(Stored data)

────────────────────────────────────────

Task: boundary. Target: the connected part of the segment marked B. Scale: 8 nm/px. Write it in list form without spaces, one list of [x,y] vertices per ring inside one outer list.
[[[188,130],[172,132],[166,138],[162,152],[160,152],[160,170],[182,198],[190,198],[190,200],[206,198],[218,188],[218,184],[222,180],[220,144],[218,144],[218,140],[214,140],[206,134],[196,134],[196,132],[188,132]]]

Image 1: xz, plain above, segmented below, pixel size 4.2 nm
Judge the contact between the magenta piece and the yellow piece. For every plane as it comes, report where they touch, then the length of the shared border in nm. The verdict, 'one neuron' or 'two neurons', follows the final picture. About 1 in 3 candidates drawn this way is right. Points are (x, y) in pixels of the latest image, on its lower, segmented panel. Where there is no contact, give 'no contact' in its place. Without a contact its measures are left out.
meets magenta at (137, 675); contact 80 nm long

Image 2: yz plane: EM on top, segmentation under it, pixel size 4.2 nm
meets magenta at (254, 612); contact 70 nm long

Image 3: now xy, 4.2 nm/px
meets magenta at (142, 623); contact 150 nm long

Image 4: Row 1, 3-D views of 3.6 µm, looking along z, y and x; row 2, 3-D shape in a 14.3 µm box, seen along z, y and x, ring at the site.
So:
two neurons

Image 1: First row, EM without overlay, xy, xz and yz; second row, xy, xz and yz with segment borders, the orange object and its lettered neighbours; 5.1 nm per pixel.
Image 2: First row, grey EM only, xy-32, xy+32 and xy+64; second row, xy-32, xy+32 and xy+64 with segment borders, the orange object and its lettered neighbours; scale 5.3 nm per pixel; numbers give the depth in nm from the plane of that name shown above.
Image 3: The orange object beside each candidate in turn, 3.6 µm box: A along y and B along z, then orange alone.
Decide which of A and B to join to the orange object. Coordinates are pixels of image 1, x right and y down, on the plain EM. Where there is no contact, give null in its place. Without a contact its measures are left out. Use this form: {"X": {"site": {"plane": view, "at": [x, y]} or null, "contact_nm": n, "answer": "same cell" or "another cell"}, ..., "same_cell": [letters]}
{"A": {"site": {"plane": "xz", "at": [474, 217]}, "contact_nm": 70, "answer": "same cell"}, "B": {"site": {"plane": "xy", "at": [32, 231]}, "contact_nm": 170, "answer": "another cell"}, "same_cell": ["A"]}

────────────────────────────────────────

TASK GOAL = Word for word, restate the data above from its first line down to and including the line with "Image 1: xz, plain".

EXERCISE RESPONSE =
Task: boundary. Target: the connected part of the segment marked B. Scale: 8 nm/px. Write it in list form without spaces, one list of [x,y] vertices per ring inside one outer list.
[[[188,130],[172,132],[166,138],[162,152],[160,152],[160,170],[182,198],[190,198],[190,200],[206,198],[218,188],[218,184],[222,180],[220,144],[218,144],[218,140],[214,140],[206,134],[196,134],[196,132],[188,132]]]

Image 1: xz, plain above, segmented below, pixel size 4.2 nm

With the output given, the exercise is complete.